Today's resumed talks come after Kirk agreed to have the city provide the Fire Department with $30,000 of overtime money to keep the West Gloucester Station open.
The added dollars will enable the department to be staffed at contract-specified minimum manning for an estimated 30 days, while talks continue. The department exhausted over $200,000 in overtime funds last month, spending its budgeted limit well before the end of the fiscal year for the third time in a row,.
The new overtime money allows the department to call in off-duty firefighters on overtime when staffing comes up short on a given shift, and it covers the department for manning all engines in Central Station, keeping both ambulances running, and West Gloucester Station open, interim Fire Chief Phil Dench has said.
But Kirk approved only $30,000 from the city's "free cash" account to maintain minimum manning because the union contract is under negotiation. The administration, she added, isn't comfortable with funding any more than a month's worth of overtime while the contract is up in the air.
The contract's leave clauses and the fire chief's inability by contract to regulate leave, Kirk had said, are at the root of what keeps the stations closed.
The department runs four shifts, three at 18 firefighters and one at 17. The union's contract sets minimum manning for stations at 14. When fewer than 14 firefighters report for duty, the department has to call in firefighters on overtime.
On a shift of 17 firefighters, if two are out on medical leave, one out sick, and two at the fire academy, the department has to fill to 14 slots.
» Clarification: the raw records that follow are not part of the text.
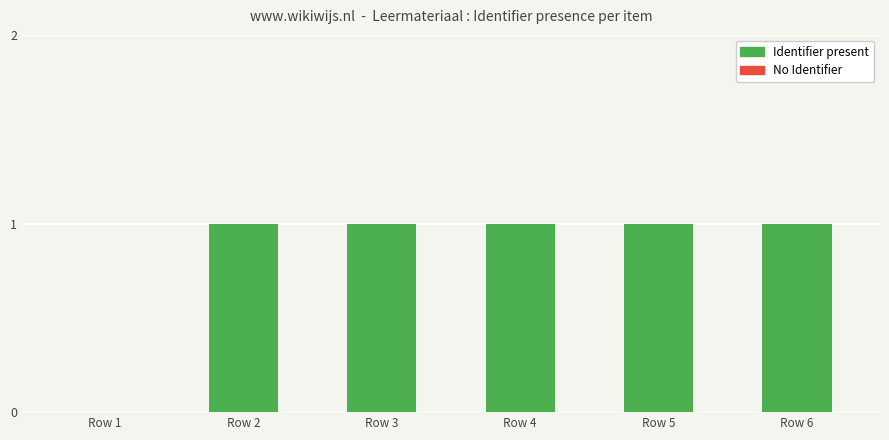

The value at Row 2 is 1. True or false?

True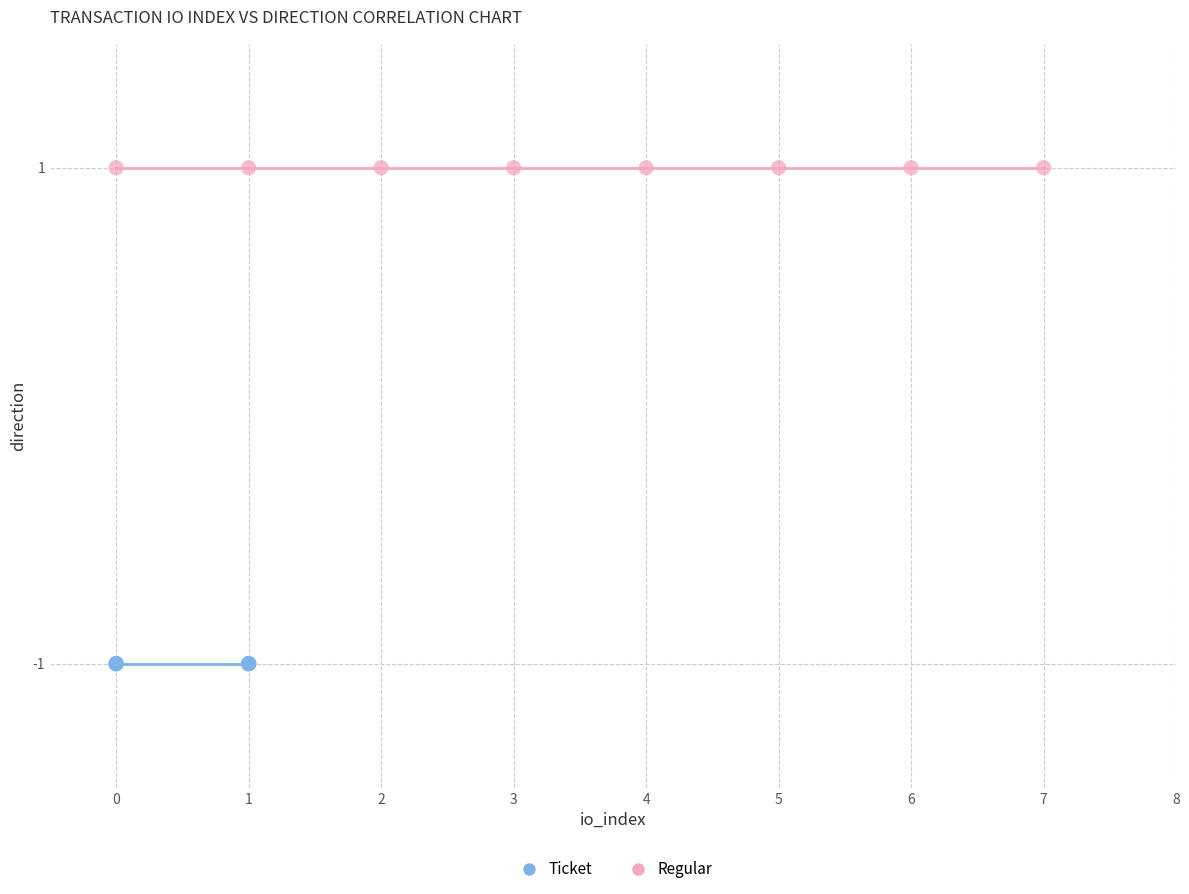

Which series contains the lowest Y value?

Ticket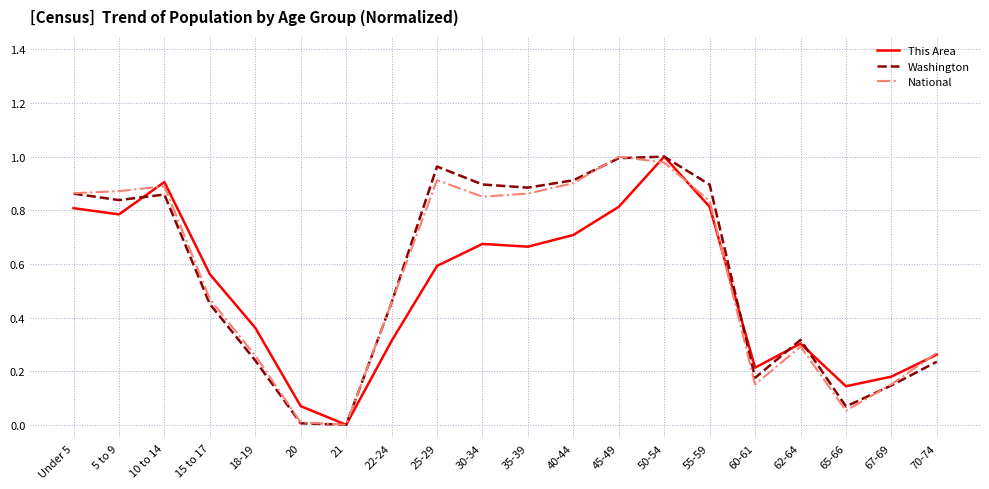

Between 40-44 and 50-54, which series saw the biggest shift?

This Area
At current staffing levels, said Bouchie, some shifts in the department couldn't keep Bay View open without overtime. The department closes Bay View when less than 16 firefighters report for duty — and the station remained closed throughout Wednesday and overnight.
"My group only has 15 firefighters available," he said.
It's impossible, he said, to open Bay View without more firefighters or overtime.
This month, Dench said, the department has used less than $5,000 to fill stations to minimum manning. He added that overtime spending comes and goes, and usually winds down in January.
But to keep the outskirt stations — West Gloucester, Bay View and Magnolia — open on a regular basis, both the union and the city will have to work together.
"It's going to take both sides," Dench said.
The Magnolia station has not opened since late August.